Eventually they 'made up' and we decided to get another drink. We all fancied something different so went up to have a look at the menu. They were both expecting me to pay for this round in hindsight, but I didn’t clock on to this. I understand he had paid for the last round, but I wasn’t present last time they met up when she paid, so I didn’t realise there were expectations of me. For some reason I just had it in my head that he would pay, since he had bought me to meet his friend. I was the “guest” in a long-standing tradition, so I didn’t feel obligated to pay, it didn’t occur to me. I also think that being excluded from so much conversation felt quite rude to me and made me less inclined to step up and buy her a coffee. Though I did feel cheeky letting him buy another one for me, especially since I fancied one of the £££ artsy-fartsy frappe drinks, so I got my phone out and said “I’ll get mine”. I got daggers from the both of them and he said “You don’t buy a coffee just for yourself! Forget it, I’ll get them!”. I did wonder if I should offer to pay for me and him, but then that would’ve felt awkward too because it would've made her feel like the 3rd wheel. Anyway, he paid and we went back to sit down.
There was still a bit of post-argument tension between the two of them and now they both seemed irritated at me too, so we all finished our drinks quickly in relative silence and parted ways with her.
As he drove me back to my flat, he said I had been rude to her and him with the coffee-buying situation and apparently when I nipped to the toilet as we were leaving, she told him she felt like I didn’t like her because of it. She also said I seemed disinterested in her 6 month old baby because I didn’t coo or ask to hold - I love babies but I didn’t really acknowledge the baby too much on this occasion as it felt inappropriate on my first time meeting the mum. I defended myself and he said he won’t bother introducing me to his friends next time and that I seem disinterested in his life. He hasn’t messaged me since, this was all on Sunday.
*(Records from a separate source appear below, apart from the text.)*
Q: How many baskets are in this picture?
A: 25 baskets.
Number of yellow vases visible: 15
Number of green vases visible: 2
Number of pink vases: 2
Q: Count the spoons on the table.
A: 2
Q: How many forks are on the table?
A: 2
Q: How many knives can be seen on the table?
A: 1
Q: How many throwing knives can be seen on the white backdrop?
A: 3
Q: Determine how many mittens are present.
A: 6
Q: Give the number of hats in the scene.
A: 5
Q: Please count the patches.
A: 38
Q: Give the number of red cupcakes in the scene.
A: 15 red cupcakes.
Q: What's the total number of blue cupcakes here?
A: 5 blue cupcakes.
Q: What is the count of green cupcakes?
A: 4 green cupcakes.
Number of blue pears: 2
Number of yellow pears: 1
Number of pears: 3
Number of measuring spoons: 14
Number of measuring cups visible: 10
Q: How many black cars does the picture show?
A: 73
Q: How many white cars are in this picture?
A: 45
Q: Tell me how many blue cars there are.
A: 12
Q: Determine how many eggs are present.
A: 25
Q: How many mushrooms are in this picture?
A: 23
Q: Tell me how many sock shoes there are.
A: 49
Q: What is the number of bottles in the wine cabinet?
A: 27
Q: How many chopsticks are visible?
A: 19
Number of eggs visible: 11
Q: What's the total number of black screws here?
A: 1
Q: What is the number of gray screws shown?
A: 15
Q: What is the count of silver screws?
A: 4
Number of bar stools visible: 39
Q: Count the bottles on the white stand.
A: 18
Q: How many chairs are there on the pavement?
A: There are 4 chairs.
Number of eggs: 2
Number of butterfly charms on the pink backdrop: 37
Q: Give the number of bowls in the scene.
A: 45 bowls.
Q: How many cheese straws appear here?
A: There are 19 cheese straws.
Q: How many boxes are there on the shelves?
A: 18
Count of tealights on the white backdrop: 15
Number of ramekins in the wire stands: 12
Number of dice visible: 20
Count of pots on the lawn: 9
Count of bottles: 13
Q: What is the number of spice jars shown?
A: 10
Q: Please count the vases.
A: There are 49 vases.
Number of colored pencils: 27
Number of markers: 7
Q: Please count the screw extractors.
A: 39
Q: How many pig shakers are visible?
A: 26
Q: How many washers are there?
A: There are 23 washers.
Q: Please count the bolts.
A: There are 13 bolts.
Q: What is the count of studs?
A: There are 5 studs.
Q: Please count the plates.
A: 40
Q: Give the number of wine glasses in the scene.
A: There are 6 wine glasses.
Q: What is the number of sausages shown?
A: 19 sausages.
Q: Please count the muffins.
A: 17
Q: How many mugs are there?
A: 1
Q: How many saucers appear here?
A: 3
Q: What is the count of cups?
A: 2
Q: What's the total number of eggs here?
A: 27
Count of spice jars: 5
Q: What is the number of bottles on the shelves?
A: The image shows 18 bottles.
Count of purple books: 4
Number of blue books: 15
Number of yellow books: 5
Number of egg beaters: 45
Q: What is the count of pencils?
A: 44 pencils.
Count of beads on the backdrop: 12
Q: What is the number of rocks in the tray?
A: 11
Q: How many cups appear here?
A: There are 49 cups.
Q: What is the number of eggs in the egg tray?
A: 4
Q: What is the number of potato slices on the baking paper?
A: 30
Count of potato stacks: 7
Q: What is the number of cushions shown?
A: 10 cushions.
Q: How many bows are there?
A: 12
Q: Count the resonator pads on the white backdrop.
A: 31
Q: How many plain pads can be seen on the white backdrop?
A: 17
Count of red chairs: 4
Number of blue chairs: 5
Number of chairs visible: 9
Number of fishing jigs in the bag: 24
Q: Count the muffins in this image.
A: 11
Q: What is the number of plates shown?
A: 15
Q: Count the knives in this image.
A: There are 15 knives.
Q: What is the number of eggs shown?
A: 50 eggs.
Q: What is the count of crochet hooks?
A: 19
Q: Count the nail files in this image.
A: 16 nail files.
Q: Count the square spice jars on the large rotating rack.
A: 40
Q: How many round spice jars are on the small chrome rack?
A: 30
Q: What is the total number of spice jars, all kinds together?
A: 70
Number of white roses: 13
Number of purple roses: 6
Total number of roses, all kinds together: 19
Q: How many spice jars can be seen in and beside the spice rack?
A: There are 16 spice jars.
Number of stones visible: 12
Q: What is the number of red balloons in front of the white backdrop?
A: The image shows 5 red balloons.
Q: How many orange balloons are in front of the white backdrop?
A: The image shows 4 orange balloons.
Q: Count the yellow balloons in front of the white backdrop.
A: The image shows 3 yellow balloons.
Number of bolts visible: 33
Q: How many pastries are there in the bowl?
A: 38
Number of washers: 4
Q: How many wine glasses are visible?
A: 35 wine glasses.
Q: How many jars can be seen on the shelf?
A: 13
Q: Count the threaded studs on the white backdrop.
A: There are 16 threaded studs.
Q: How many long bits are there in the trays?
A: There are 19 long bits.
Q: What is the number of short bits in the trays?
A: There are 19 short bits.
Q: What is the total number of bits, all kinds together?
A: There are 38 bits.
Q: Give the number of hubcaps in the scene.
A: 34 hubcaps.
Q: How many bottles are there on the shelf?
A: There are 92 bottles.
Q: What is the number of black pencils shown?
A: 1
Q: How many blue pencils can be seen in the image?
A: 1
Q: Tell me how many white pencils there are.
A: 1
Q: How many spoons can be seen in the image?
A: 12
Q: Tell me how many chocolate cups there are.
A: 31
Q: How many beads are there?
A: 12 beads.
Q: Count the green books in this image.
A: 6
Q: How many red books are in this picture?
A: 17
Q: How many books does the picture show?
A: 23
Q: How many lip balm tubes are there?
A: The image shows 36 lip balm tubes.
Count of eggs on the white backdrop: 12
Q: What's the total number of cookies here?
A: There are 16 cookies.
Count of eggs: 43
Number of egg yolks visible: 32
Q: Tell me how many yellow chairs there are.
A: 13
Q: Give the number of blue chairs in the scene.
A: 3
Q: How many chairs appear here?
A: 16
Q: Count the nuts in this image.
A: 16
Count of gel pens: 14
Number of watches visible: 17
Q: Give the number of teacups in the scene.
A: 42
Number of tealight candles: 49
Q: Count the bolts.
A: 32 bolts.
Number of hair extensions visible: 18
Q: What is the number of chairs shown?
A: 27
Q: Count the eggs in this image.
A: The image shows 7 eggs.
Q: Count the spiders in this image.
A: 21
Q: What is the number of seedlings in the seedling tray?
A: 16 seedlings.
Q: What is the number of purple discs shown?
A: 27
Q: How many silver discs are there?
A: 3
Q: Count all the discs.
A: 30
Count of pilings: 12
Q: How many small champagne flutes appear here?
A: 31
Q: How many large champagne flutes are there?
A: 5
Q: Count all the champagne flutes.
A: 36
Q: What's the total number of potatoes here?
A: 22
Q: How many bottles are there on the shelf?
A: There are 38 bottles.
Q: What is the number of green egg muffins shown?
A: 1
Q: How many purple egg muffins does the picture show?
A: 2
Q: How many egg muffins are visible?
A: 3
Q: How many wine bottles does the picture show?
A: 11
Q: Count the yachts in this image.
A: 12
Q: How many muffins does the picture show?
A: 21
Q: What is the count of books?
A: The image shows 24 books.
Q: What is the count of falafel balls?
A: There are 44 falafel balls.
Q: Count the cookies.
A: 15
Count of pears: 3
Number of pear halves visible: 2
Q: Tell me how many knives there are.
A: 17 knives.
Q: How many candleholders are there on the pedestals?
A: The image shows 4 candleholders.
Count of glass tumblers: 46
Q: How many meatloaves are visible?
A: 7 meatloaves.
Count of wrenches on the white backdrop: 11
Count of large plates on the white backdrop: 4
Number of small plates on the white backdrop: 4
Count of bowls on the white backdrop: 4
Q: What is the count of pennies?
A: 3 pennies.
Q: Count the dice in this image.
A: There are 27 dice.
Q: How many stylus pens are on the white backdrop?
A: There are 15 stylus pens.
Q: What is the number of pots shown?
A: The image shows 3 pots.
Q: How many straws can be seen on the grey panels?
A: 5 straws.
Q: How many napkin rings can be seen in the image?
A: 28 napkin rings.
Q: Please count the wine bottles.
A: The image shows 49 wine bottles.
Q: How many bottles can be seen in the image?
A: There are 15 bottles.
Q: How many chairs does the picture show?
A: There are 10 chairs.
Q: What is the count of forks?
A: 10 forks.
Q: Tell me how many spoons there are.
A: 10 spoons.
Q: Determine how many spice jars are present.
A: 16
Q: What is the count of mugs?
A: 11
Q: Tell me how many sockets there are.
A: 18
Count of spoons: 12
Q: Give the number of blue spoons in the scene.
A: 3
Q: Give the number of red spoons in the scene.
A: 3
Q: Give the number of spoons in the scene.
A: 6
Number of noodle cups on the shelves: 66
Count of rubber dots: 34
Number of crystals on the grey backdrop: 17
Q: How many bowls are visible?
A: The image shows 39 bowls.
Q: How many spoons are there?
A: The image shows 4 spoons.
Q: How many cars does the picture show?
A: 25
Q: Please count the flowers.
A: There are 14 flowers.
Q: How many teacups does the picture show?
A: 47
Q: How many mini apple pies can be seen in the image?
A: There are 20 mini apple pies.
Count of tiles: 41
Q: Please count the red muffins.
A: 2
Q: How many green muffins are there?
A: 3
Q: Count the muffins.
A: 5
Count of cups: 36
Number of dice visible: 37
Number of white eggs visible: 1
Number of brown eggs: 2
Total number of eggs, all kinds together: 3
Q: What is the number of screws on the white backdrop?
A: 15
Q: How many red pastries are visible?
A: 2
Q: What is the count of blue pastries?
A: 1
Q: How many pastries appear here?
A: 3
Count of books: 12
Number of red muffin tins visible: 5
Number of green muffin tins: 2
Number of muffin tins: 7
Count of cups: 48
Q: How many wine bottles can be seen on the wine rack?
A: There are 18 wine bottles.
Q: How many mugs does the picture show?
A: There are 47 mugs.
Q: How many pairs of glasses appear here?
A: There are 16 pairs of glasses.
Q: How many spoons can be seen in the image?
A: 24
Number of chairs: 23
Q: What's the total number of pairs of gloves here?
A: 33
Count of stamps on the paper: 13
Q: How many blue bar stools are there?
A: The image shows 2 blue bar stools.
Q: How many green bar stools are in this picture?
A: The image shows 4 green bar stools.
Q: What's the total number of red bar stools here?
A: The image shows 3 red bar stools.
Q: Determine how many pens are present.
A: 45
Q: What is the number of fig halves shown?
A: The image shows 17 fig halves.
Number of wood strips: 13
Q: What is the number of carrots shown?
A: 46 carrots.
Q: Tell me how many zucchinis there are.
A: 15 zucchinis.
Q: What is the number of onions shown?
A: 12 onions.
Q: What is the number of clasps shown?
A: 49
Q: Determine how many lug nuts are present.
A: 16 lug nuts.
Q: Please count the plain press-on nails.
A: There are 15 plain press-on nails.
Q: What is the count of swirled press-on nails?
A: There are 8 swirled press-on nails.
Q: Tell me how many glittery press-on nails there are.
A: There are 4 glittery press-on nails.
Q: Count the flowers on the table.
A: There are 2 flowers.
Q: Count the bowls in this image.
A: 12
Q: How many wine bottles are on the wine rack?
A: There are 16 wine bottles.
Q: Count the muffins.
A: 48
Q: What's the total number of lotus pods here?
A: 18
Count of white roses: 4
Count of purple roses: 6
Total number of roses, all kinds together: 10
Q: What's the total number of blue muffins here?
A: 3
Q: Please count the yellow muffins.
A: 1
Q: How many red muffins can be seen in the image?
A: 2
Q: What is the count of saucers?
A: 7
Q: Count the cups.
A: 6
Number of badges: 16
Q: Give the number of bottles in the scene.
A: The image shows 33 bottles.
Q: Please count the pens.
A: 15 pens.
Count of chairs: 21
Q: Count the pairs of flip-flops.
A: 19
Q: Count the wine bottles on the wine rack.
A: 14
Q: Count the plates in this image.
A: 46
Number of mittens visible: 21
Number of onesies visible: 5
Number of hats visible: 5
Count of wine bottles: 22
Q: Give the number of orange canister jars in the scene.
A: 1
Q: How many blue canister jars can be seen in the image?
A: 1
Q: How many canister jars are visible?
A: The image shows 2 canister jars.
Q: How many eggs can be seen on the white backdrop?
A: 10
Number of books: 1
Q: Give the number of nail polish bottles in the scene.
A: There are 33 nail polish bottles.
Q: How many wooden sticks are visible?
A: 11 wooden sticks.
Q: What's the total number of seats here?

I really liked him and I thought we had the same life goals. I’d hate for it to end over something as trivial as this.
So, MN, was I cheeky? Should I have offered to buy them both a coffee? Or was my offer to buy my own coffee enough?
Also because I know somebody is going to ask (my own friends questioned it and took some convincing otherwise, and I shared the exact same facts I have done in this post) - no, my boyfriend isn’t secretly the father of her child. Won’t get too much into this as it’s not my place but looking at the child it is physically impossible for the child to be the product of my boyfriend and this woman, - there is no question, it’s a race thing. And they really do have a brother-sister dynamic, so this isn’t about jealousy.